Baby Steps

Film poster, displayed under fair use as documented on Wikimedia Commons.

If you’ve seen the delightful comedy movie, What About Bob?, you are no doubt smiling at my title.

Bob is a neurotic and thoroughly irritating patient who depends on his psychotherapist for lots of emotional strokes and life coaching. He ingratiates himself with the therapist’s family and gets himself invited to be their guest on a weekend getaway, against the protests of the therapist. He then proceeds to drive the therapist crazy.

One of Bob’s favorite phrases is “baby steps,” which captures the therapist’s advice to solve problems a little bit at a time, rather than in overwhelming chunks.

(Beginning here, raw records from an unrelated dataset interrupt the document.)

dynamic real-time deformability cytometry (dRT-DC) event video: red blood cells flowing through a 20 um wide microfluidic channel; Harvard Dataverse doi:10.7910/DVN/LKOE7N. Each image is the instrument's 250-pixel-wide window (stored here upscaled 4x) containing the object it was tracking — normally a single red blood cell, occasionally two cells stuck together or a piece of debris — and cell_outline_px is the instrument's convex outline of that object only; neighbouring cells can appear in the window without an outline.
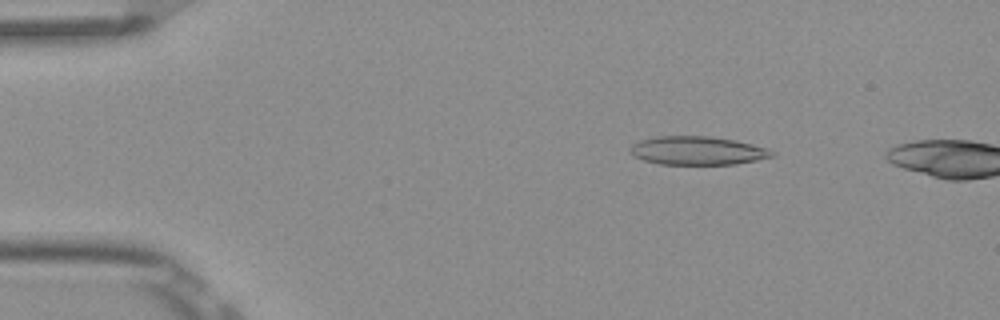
{"species": "Egyptian fruit bat (a non-hibernating species)", "species_latin": "Rousettus aegyptiacus", "temperature_condition": "room temperature", "stored_images_in_passage": 3, "camera_frame_rate_fps": 3000, "um_per_image_px": 0.085, "frame": {"image": 1, "passage_image": 2, "time_ms": 0.333, "image_size_px": [1000, 320], "cell_outline_px": [[776, 156], [736, 164], [660, 164], [644, 160], [636, 156], [632, 152], [632, 144], [640, 140], [656, 136], [708, 136], [736, 140], [752, 144], [776, 152]], "centroid_in_image_um": [59.33, 12.8], "position_along_channel_um": 25.7, "area_um2": 23.35}}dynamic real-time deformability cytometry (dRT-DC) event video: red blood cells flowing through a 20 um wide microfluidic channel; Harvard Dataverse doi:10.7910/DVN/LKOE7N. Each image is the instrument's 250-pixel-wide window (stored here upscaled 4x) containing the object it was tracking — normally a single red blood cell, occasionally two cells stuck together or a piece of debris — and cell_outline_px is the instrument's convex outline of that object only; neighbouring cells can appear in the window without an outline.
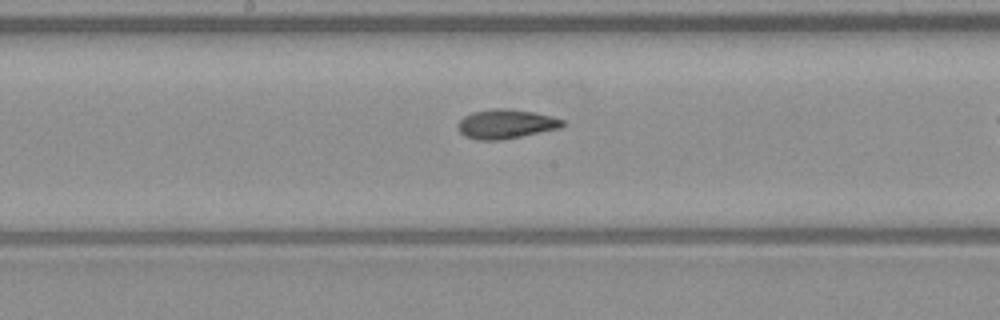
{"species": "common noctule bat (a hibernating species)", "species_latin": "Nyctalus noctula", "temperature_condition": "warm", "stored_images_in_passage": 26, "camera_frame_rate_fps": 3000, "um_per_image_px": 0.085, "animal": {"sex": "male", "body_mass_g": 23.1, "forearm_length_mm": 52.7}, "frame": {"image": 1, "passage_image": 12, "time_ms": 3.667, "image_size_px": [1000, 320], "cell_outline_px": [[568, 124], [560, 128], [500, 140], [480, 140], [464, 136], [460, 132], [456, 124], [464, 116], [472, 112], [492, 108], [512, 108], [536, 112], [552, 116], [564, 120]], "centroid_in_image_um": [43.02, 10.52], "position_along_channel_um": 205.2, "area_um2": 18.09}}
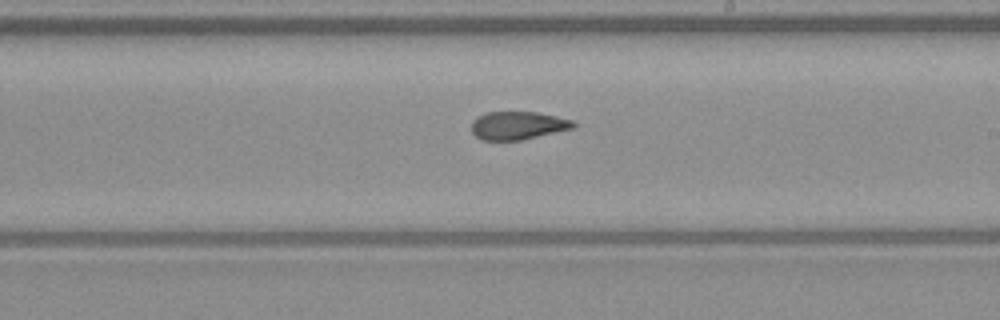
{"frame": {"image": 2, "passage_image": 15, "time_ms": 4.667, "image_size_px": [1000, 320], "cell_outline_px": [[576, 128], [520, 140], [480, 140], [472, 132], [472, 120], [476, 116], [488, 112], [536, 112], [556, 116], [572, 120], [576, 124]], "centroid_in_image_um": [44.02, 10.66], "position_along_channel_um": 245.0, "area_um2": 16.76}}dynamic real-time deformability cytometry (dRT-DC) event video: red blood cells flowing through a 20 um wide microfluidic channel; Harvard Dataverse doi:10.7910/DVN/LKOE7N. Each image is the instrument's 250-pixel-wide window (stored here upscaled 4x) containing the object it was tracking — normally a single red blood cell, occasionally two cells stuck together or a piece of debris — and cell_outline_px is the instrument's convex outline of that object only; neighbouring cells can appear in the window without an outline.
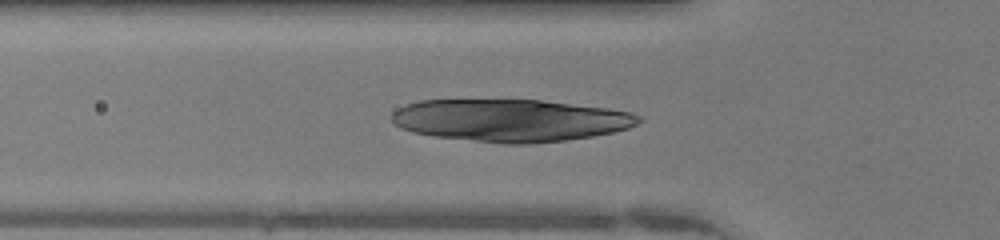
{"species": "human", "species_latin": "Homo sapiens", "temperature_condition": "warm", "stored_images_in_passage": 35, "camera_frame_rate_fps": 3000, "um_per_image_px": 0.085, "donor": {"sex": "female"}, "frame": {"image": 1, "passage_image": 6, "time_ms": 1.667, "image_size_px": [1000, 240], "cell_outline_px": [[644, 120], [628, 128], [612, 132], [592, 136], [564, 140], [528, 144], [504, 144], [432, 136], [412, 132], [400, 128], [392, 124], [392, 112], [396, 108], [404, 104], [420, 100], [540, 100], [608, 108], [632, 112], [640, 116]], "centroid_in_image_um": [43.35, 10.23], "position_along_channel_um": 82.5, "area_um2": 61.33}}
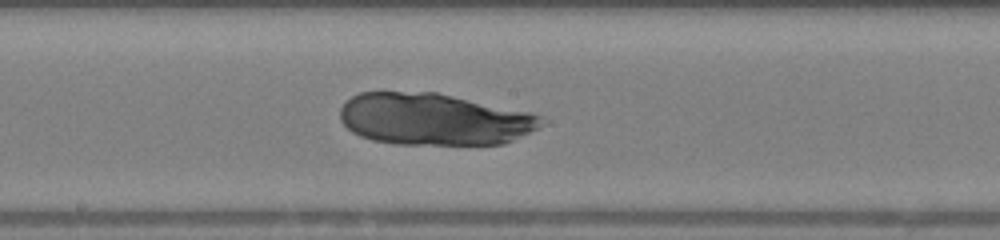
{"frame": {"image": 2, "passage_image": 15, "time_ms": 4.667, "image_size_px": [1000, 240], "cell_outline_px": [[548, 120], [544, 124], [504, 144], [396, 144], [372, 140], [360, 136], [352, 132], [340, 120], [340, 108], [352, 96], [360, 92], [436, 92], [532, 112], [544, 116]], "centroid_in_image_um": [36.91, 10.13], "position_along_channel_um": 211.3, "area_um2": 61.04}}
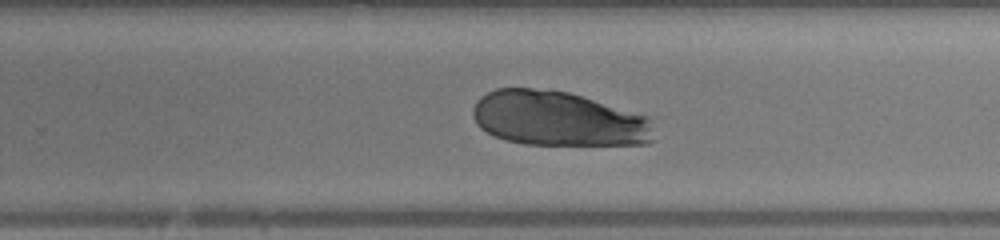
{"frame": {"image": 3, "passage_image": 20, "time_ms": 6.333, "image_size_px": [1000, 240], "cell_outline_px": [[664, 116], [652, 140], [648, 144], [524, 144], [504, 140], [480, 128], [476, 124], [472, 116], [472, 108], [476, 100], [480, 96], [496, 88], [552, 88]], "centroid_in_image_um": [47.68, 10.06], "position_along_channel_um": 282.1, "area_um2": 60.46}}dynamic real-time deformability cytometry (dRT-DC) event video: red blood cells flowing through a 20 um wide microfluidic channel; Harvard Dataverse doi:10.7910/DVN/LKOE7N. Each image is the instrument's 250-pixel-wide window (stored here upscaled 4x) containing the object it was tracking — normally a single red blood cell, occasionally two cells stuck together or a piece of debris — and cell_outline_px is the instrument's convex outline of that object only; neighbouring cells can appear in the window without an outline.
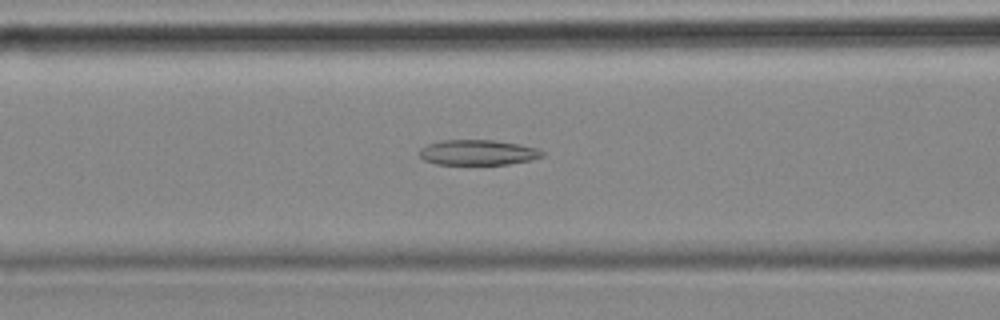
{"species": "common noctule bat (a hibernating species)", "species_latin": "Nyctalus noctula", "temperature_condition": "cold", "stored_images_in_passage": 55, "camera_frame_rate_fps": 3000, "um_per_image_px": 0.085, "animal": {"sex": "female", "body_mass_g": 18.4}, "frame": {"image": 1, "passage_image": 21, "time_ms": 6.667, "image_size_px": [1000, 320], "cell_outline_px": [[544, 156], [532, 160], [508, 164], [436, 164], [424, 160], [420, 156], [420, 148], [428, 144], [440, 140], [496, 140], [520, 144], [536, 148], [544, 152]], "centroid_in_image_um": [40.63, 12.95], "position_along_channel_um": 126.0, "area_um2": 18.15}}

“Baby steps” is surprisingly good advice for many questions in software design. It doesn’t apply in all cases, but it applies far more often than it ends up being used.

The Purpose of Design

We create UML diagrams, personas, design docs, lo-fi mockups, and other artifacts to capture our architectural thinking because they provide us with a roadmap of sorts. We need to identify and steer to a consistent point of the compass if we want to produce complex artifacts that meet customer needs. The bigger and more diversified our teams get, and the more moving parts we’re orchestrating into our software, the more important this is.

However, all of these artifacts are means to an end. To whit: coordinate the collective brain power of the team toward a clear goal, such that the final product exemplifies prioritized and rationally chosen requirements.

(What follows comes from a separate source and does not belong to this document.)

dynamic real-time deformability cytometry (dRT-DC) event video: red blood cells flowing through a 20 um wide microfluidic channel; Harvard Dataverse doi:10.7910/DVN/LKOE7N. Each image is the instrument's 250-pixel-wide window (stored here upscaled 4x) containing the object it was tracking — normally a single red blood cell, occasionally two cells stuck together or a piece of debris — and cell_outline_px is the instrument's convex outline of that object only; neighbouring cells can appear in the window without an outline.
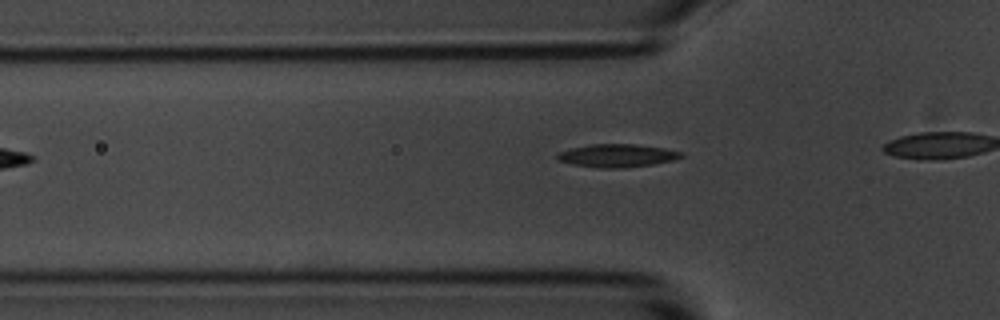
{"species": "common noctule bat (a hibernating species)", "species_latin": "Nyctalus noctula", "temperature_condition": "room temperature", "stored_images_in_passage": 10, "camera_frame_rate_fps": 3000, "um_per_image_px": 0.085, "animal": {"sex": "male", "body_mass_g": 20.1, "forearm_length_mm": 53.5}, "frame": {"image": 1, "passage_image": 5, "time_ms": 1.333, "image_size_px": [1000, 320], "cell_outline_px": [[684, 156], [672, 160], [652, 164], [624, 168], [600, 168], [572, 164], [556, 160], [556, 152], [572, 148], [592, 144], [636, 144], [664, 148], [680, 152]], "centroid_in_image_um": [52.4, 13.23], "position_along_channel_um": 73.4, "area_um2": 16.59}}
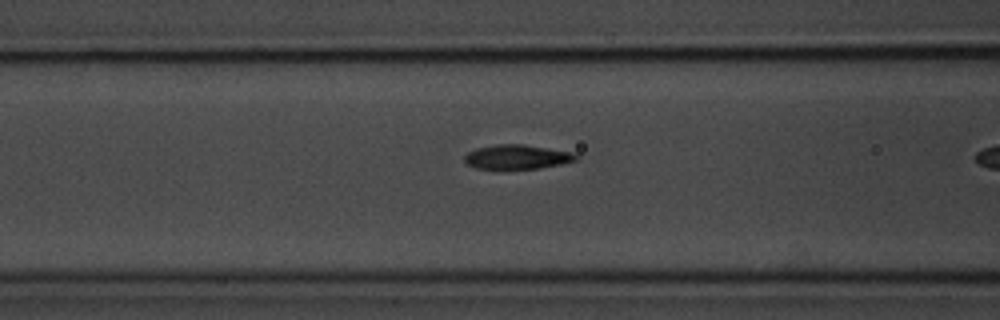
{"frame": {"image": 2, "passage_image": 9, "time_ms": 2.667, "image_size_px": [1000, 320], "cell_outline_px": [[580, 156], [576, 160], [560, 164], [536, 168], [476, 168], [468, 164], [464, 160], [464, 156], [468, 152], [476, 148], [496, 144], [524, 144], [572, 152]], "centroid_in_image_um": [43.95, 13.32], "position_along_channel_um": 122.6, "area_um2": 15.61}}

If you buy this assertion, then you should also see that in some circumstances, lots of up-front design work is not a good investment. What if:

  • You’re not confident that you’re choosing the right set of requirements?
  • You’re not confident that a particular design will be appropriate?
  • The entire team already understands the general direction?

In each of these cases, it may be smarter to start taking baby steps now, rather than planning giant steps to the Nth degree.

If you want to vett your requirements, and you don’t have a pool of customers to survey, then perhaps it would be smarter to do something quick and dirty and use it to test the waters, rather than designing an elegant and comprehensive solution. I have seen companies fail to take baby steps in this scenario on many occasions, and the usual result is a huge waste of time and energy. We simply guess wrong too often, when the scope or range of our guess is overly ambitious.

If you wonder whether design A or design B will be appropriate, then again, perhaps you should start implementing as an experiment. I never cease to be amazed at how quickly designs develop a smell (if they’re bad) or a luster (if they’re good) once you start using them. If you worry that it would be too expensive to code up two alternate solutions, consider using role-play centered design to let humans substitute for key modules with almost zero overhead.

If the entire team is already headed north, and your design just draws a northerly vector on a map, then maybe a careful, formal design isn’t worth the effort. Teams that push for more thoughtful up-front planning often make the mistake of requiring the same design artifacts for all plan inputs. This generates useless busy work for a portion of the features on the docket.

When baby steps are a bad idea

Big steps are a better choice when all of the following are generally true:

  • You are confident that you understand the scope of the problem, because you’ve done detailed market research and competitive analysis. You can point to an existing system and say, “It must do this.”
  • Anything less than a full solution will be a market disaster. (This happens, but not nearly as often as we think.)
  • The chances of making a wrong choice are high.
  • Forgiveness for making a wrong choice is low or non-existent.

Splitting hairs

What I’m advocating here might sound a lot like a caution against analysis paralysis, but the two ideas are distinct.

Sometimes, your design might not be paralyzed at all–sometimes you’re coming up with all kinds of great ideas, and you sense a grandiose vision unfolding. Maybe you’re loving the design phase.

I’m claiming that if your design takes you too far into the future, no matter how good it is and how much momentum you feel, you might be better off taking baby steps on your implementation instead. I’m making this claim based on the observation that it’s easy to overbuild, and it’s easy to make mistakes by extrapolating too far into the future.

You might also think that baby steps are a repeat of my advice to put a stake in the ground.

Again, there’s overlap, but the ideas aren’t quite the same. Putting a stake in the ground is a way to get off the dime when consensus is lacking, or when analysis is impossible. Baby steps advice applies even if you don’t need a stake.

Why baby steps

Here is a fundamental truth that many organizations don’t understand: building a new product or feature is as much a learning activity as it is a coding and testing activity. The output at release time is NOT just some binaries and documentation — it is a new mental model in the minds of the entire dev, support, sales, and services teams. Always, learning takes time–and often, you have to learn by doing. You cannot front-load it all into a compressed “design phase” or “sprint 0” and expect that as you exit that time, all your learning will be over.

Which is why baby steps make sense.

Do as much preliminary design work as you truly need. Make the best decisions you can. But then, as quickly as you can manage, you need to get in the mode of putting one foot in front of the other, and learning how to walk.

You already know this works; you used this strategy as a baby.